George Cotsirilos was born in Chicago in 1951. His passion for music was stimulated by an aunt and an uncle—the former was a classical music lover who encouraged him to play the violin; the latter was an erstwhile drummer who took him to hear Louis Armstrong. The renaissance of Chicago blues during his teenage years ensured that George grew devoted to the electric guitar. 

In 1969, Cotsirilos enrolled at UC Berkeley. A sociology major, he briefly left school halfway through his studies to play guitar in a blues band. When he re-enrolled at Berkeley, he separately became a student of Warren Nunes, a legendary guitarist in East Bay musical circles. Nunes brought Cotsirilos under the sway of jazz, learning about the great guitarists as well as the ideas and techniques of other instrumentalists like Miles Davis, John Coltrane, and Chick Corea. 

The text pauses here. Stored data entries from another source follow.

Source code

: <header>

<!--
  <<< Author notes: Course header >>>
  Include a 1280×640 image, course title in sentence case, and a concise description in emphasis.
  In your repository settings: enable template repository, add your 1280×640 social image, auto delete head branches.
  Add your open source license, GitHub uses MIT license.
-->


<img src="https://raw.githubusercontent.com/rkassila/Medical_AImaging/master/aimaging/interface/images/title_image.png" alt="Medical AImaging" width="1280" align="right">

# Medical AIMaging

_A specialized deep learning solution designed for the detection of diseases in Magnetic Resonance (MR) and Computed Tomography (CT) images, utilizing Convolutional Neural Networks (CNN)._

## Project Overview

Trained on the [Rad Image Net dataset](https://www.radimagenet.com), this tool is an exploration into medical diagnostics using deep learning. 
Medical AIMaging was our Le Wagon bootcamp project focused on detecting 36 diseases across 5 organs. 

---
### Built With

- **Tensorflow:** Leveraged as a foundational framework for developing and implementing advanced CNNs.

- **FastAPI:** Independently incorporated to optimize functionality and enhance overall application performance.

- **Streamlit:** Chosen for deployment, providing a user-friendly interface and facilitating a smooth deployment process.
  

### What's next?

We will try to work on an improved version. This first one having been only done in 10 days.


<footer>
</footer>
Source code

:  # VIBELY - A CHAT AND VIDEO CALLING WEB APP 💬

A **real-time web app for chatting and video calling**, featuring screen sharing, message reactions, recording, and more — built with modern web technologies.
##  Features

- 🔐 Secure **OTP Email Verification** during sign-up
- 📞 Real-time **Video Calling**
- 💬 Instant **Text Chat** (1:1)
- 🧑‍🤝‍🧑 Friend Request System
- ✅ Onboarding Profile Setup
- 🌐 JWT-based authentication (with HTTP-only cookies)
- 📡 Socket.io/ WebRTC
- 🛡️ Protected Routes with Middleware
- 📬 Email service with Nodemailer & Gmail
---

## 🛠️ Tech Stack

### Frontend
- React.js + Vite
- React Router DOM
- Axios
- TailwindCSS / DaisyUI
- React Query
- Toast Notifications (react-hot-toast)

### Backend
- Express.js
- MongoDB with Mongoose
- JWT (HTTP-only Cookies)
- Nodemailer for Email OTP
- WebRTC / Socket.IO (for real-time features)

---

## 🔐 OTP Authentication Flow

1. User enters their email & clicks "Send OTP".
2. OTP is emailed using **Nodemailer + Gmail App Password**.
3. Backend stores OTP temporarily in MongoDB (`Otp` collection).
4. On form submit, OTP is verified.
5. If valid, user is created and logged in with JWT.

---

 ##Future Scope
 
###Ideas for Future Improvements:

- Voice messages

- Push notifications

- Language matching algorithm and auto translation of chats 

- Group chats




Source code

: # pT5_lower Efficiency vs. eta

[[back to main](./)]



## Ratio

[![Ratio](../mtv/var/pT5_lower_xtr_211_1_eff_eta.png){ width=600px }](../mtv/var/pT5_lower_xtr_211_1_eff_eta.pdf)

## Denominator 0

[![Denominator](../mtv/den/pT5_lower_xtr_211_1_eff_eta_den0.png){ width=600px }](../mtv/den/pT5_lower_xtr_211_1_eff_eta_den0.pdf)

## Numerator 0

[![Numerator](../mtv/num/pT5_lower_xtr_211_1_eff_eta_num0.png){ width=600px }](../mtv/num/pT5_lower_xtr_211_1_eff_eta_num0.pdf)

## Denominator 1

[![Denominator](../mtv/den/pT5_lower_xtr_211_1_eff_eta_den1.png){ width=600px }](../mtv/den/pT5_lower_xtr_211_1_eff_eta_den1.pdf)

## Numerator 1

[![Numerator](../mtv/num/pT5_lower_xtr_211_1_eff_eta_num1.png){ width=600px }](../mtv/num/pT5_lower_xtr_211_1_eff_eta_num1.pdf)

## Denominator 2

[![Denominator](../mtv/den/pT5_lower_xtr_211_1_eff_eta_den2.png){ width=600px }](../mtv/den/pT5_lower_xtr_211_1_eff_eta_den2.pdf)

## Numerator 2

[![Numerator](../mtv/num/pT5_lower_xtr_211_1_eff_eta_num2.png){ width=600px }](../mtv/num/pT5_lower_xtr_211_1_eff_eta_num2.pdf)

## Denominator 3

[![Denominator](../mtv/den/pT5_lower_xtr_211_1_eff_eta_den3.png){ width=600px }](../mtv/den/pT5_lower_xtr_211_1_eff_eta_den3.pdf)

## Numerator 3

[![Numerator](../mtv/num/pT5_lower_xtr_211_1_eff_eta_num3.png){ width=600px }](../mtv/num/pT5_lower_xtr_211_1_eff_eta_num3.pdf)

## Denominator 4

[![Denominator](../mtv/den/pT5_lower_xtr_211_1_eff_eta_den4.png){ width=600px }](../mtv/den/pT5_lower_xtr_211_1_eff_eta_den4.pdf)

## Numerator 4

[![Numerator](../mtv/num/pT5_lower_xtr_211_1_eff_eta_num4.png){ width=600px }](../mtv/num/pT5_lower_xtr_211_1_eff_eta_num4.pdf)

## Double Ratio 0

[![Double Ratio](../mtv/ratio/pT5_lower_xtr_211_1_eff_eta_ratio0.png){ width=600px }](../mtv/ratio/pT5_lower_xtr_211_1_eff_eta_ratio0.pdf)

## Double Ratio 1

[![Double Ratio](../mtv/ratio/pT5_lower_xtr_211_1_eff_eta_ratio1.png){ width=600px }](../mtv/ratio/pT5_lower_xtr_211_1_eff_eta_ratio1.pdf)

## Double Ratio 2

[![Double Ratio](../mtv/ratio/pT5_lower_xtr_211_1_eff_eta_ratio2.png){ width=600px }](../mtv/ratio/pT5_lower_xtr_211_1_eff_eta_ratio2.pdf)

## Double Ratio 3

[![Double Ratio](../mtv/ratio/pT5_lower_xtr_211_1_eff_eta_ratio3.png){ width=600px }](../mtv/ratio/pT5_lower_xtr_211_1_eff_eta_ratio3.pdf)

Even as he studied music more seriously—training on classical guitar through the San Francisco Conservatory of Music—Cotsirilos completed his sociology degree, then attained a law degree. He maintained a dual career for years working as a criminal defender and lecturer at Berkeley’s prestigious School of Law, while also performing alongside Pharoah Sanders, Etta James, renowned drummer Eddie Marshall, and Bay Area stalwarts Mel Martin and Mark Levine. He released his first solo album, Silenciosa, in 2003, followed by three trio albums with Fisher and Marabuto. 

In 2017, around the same time he expanded his trio to a quartet (with Saunders on piano), Cotsirilos retired from the law profession and devoted himself full-time to music. Refuge is one of the beneficiaries of that decision—and so is the jazz audience. 

The George Cotsirilos Quartet will be performing CD release shows on Sat. 5/21 at Bird & Beckett, San Francisco (7:30pm); Sat. 5/28 at Mr. Tipple’s Recording Studio, San Francisco (6:00pm); and Sat. 6/4 at The Backroom, Berkeley (8:00pm).